Dataset rows:
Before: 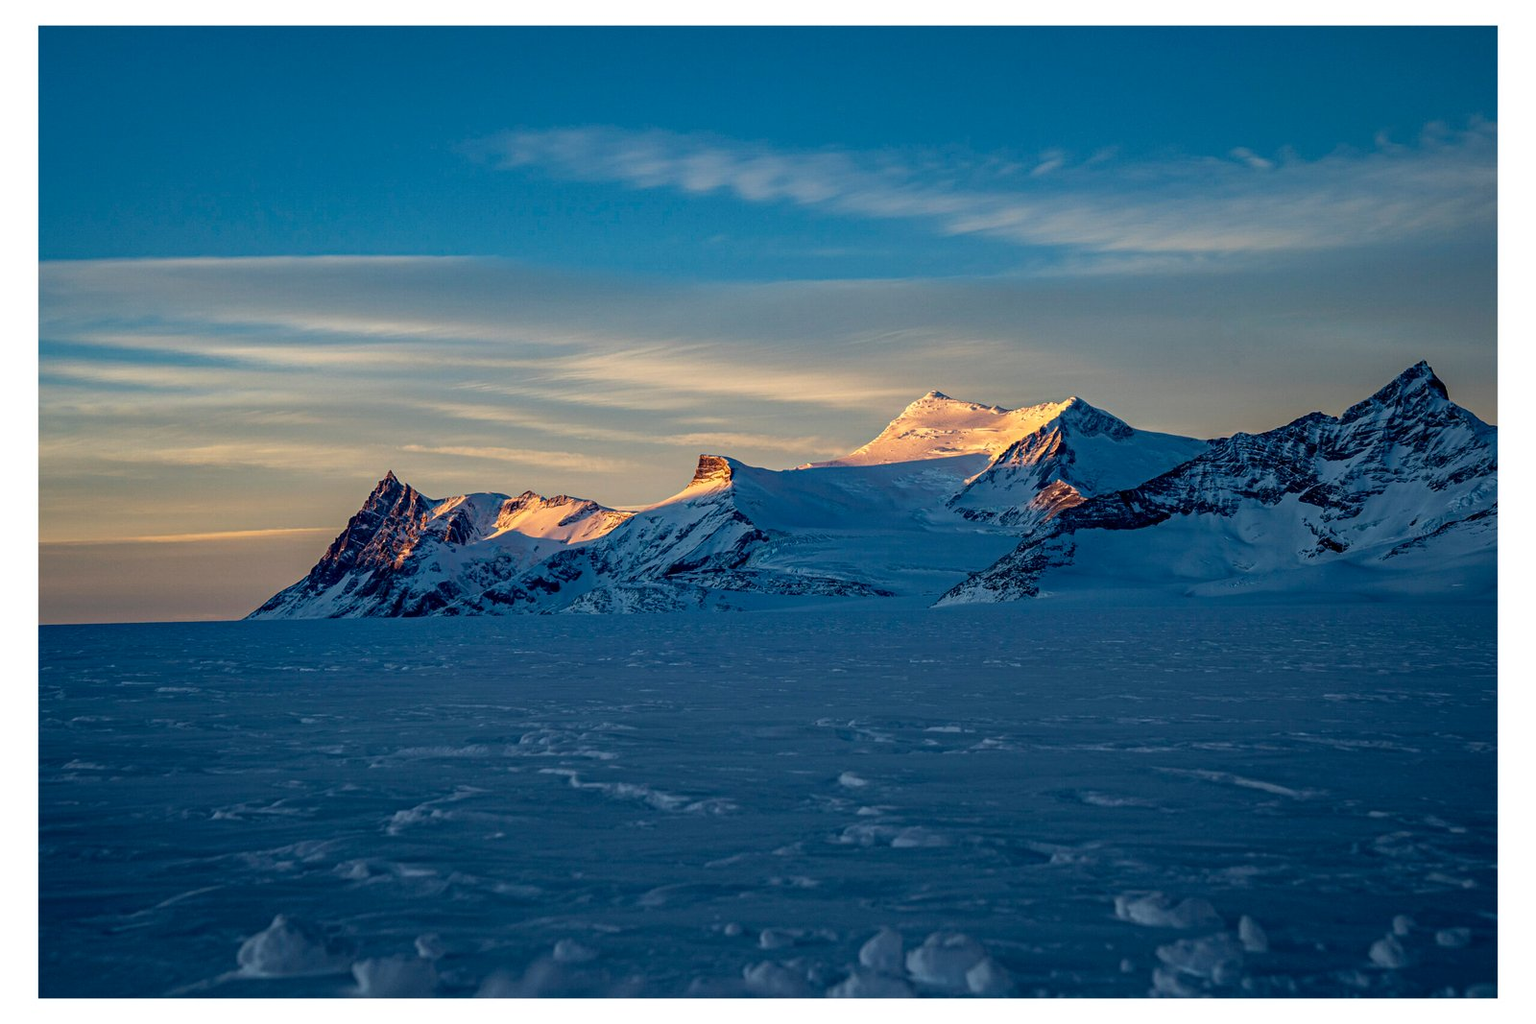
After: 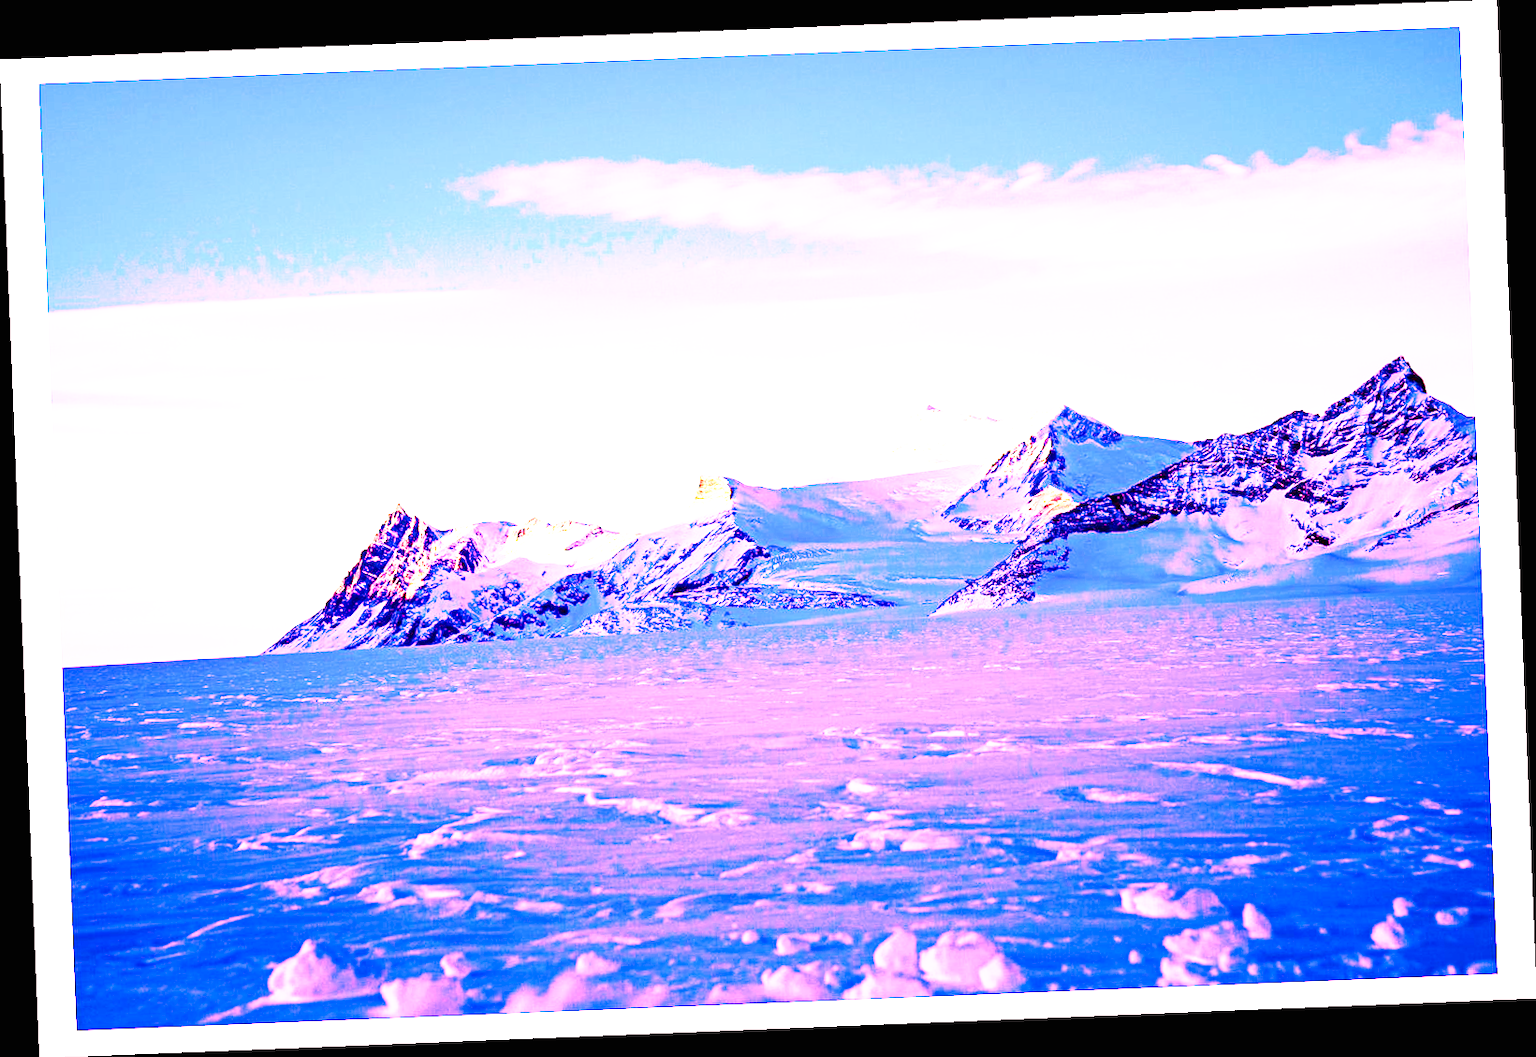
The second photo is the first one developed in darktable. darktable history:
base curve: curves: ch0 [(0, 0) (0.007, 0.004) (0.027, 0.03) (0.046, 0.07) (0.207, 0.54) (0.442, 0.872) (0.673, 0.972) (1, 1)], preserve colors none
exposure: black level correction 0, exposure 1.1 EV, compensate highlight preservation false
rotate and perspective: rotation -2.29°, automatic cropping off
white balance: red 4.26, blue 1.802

Short exercise
Print every line of the listing above word for word, but leave out the pictures.

Written reply
Before: 
After: 
The second photo is the first one developed in darktable. darktable history:
base curve: curves: ch0 [(0, 0) (0.007, 0.004) (0.027, 0.03) (0.046, 0.07) (0.207, 0.54) (0.442, 0.872) (0.673, 0.972) (1, 1)], preserve colors none
exposure: black level correction 0, exposure 1.1 EV, compensate highlight preservation false
rotate and perspective: rotation -2.29°, automatic cropping off
white balance: red 4.26, blue 1.802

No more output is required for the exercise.